• Excerpt to read:
○ ○ ○ ○ ○
I am pretty sure that you could use a sewing machine as a base for creating a winding machine. But the way it is, unmodified, I doubt it would work with enameled copper wire.

Actually I saw some company in CA, I think, making some not too expensive winding machines; the problem is figuring what wire they are good for, but the company is an American one so a phone call could resolve that.

I am not a mechanical buff so even if I had a sewing machine, and I do have one (my wife followed in footsteps of my mother - she got herself one and never used it) I'd probably never modded it due to my sheer mechanical ineptitude, or as we say in my language, my hands growing out from a wrong place.

And then I do believe in people specializing in various fields, so if someone is good at winding stuff and does not charge your arm and leg for it, I will gladly pay the price. Let the guy have an extra 50 bucks and me have a finished product about 1 year sooner than I would otherwise have it.
#17

Well, it has just come back.
○ ○ ○ ○ ○
• Required action 1:
Answer these questions from the post about winding machines:
(a) With what kind of wire does the writer doubt an unmodified sewing machine would work?
(b) Who in the writer's household got a sewing machine and never used it?
(c) How much extra money does the writer say the person who does the winding could have?
• Required action 2:
For each statement, say yes or no according to the post about winding machines, and quote the words that decide it.
(a) The writer owns a sewing machine.
(b) The company making winding machines is based outside the United States.
(c) By paying someone else, the writer expects a finished product about two years sooner.
○ ○ ○ ○ ○
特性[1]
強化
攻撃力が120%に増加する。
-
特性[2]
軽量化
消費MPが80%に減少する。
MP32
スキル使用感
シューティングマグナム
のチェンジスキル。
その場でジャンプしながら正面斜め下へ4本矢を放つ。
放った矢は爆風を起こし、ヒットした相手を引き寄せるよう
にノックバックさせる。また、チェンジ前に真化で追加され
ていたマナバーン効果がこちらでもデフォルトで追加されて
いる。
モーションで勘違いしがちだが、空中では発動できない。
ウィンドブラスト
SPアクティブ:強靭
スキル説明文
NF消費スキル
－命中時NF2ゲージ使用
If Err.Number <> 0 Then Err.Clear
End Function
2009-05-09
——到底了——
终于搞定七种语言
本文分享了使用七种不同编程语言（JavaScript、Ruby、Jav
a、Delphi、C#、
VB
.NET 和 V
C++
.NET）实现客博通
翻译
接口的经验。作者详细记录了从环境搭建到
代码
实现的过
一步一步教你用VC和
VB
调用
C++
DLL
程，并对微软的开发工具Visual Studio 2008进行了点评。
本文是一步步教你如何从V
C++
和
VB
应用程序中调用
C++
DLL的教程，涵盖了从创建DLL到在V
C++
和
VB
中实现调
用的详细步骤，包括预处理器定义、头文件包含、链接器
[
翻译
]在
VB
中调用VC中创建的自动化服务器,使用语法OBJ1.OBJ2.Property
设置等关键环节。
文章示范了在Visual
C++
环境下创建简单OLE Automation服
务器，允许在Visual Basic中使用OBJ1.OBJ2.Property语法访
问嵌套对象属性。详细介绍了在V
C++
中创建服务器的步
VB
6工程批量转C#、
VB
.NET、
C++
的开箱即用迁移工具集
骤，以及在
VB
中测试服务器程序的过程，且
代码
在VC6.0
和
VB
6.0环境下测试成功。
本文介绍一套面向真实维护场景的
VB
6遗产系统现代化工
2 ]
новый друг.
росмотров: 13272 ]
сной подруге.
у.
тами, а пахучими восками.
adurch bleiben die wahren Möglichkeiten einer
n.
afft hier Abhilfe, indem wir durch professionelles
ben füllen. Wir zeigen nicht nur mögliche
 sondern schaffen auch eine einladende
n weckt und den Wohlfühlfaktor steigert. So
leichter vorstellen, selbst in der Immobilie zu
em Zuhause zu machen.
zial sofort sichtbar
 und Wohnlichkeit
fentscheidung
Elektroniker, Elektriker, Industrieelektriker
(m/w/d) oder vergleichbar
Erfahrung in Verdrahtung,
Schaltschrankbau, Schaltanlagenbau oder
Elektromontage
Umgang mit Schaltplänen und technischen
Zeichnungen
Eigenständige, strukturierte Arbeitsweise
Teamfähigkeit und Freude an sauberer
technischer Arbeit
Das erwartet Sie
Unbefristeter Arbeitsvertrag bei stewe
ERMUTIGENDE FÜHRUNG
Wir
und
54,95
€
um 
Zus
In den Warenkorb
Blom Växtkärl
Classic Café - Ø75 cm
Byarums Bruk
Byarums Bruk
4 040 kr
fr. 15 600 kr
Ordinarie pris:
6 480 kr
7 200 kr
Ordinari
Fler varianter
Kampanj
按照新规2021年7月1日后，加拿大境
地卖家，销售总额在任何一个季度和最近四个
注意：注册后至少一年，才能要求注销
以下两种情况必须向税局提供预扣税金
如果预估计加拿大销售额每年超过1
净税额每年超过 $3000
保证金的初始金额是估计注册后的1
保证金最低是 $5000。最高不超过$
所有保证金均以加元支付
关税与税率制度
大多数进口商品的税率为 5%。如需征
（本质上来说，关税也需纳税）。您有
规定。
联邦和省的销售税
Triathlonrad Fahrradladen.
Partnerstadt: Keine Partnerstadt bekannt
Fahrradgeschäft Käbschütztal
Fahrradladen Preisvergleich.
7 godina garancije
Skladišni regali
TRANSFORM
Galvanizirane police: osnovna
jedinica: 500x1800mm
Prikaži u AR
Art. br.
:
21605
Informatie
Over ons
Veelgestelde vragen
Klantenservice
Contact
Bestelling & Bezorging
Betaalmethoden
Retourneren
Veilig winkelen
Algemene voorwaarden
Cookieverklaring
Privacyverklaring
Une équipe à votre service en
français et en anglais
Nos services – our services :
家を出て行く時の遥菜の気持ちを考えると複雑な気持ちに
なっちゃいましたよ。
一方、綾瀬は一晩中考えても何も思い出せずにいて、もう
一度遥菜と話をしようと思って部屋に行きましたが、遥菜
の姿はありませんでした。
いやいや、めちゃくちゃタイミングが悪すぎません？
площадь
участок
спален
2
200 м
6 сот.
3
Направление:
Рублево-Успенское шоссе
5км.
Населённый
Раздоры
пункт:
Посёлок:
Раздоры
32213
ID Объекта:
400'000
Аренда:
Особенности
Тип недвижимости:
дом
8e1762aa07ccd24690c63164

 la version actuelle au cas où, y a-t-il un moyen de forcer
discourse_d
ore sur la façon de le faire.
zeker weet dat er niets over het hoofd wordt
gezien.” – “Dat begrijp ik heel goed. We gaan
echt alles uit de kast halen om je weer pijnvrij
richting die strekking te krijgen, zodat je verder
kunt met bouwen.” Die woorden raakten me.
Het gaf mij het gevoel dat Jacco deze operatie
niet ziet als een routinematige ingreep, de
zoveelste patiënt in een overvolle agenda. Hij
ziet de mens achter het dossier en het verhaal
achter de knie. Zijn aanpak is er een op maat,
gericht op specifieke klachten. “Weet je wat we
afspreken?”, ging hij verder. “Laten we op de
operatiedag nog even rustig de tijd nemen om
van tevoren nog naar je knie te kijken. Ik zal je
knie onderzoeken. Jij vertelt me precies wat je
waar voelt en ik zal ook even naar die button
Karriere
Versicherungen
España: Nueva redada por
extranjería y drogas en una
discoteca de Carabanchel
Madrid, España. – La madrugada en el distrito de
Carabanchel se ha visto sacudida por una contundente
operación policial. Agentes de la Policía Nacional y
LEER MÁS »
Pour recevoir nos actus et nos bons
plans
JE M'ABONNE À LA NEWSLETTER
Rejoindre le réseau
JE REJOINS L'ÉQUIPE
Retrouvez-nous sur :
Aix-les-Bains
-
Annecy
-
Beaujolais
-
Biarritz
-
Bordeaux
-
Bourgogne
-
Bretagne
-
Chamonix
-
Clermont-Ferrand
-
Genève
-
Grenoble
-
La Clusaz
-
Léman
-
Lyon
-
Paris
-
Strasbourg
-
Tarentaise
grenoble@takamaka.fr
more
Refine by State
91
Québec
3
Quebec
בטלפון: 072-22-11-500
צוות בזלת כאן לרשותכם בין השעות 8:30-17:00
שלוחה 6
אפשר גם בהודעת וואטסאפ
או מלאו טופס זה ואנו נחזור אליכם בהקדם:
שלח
○ ○ ○ ○ ○
• Result 1:
(a) Enameled copper wire.
(b) The writer's wife.
(c) 50 bucks.

• Result 2:
(a) Yes: "and I do have one"
(b) No: "the company is an American one"
(c) No: "about 1 year sooner than I would otherwise have it"